→ **Problem to work on**
Search the material below for the string "color" and list each line that holds it.

→ **Information shown**
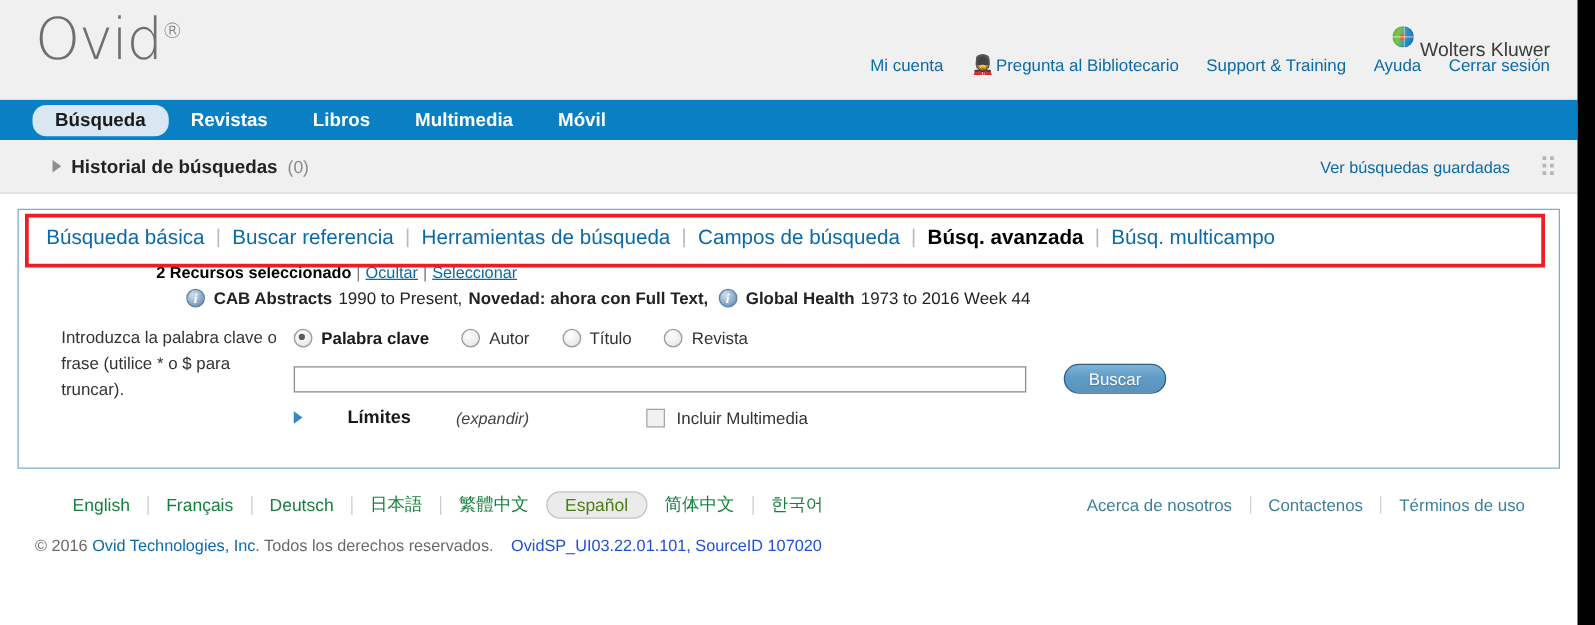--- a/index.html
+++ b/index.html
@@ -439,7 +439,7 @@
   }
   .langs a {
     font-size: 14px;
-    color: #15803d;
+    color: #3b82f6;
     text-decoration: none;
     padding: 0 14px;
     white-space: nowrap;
--
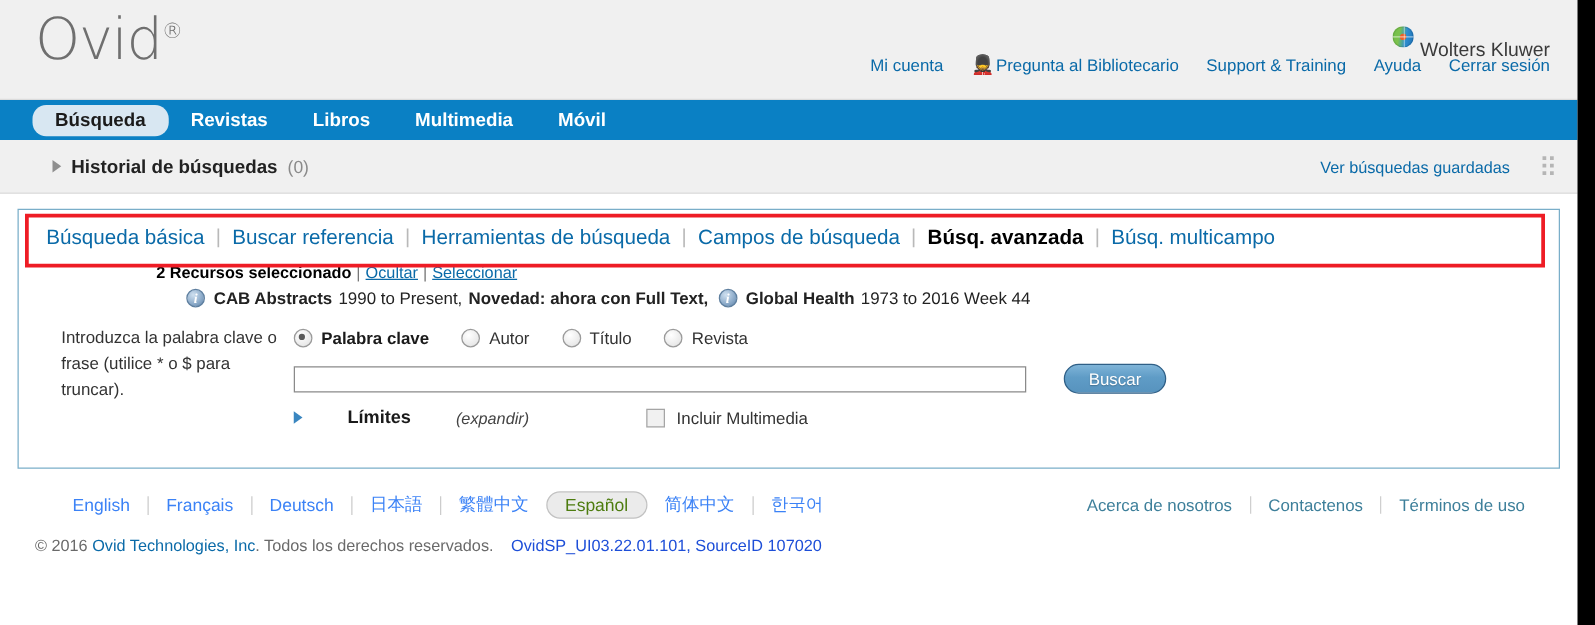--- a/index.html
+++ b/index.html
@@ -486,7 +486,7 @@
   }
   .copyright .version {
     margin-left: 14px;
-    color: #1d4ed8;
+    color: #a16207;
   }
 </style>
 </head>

→ **Exercise solution**
-    color: #15803d;
+    color: #3b82f6;
-    color: #1d4ed8;
+    color: #a16207;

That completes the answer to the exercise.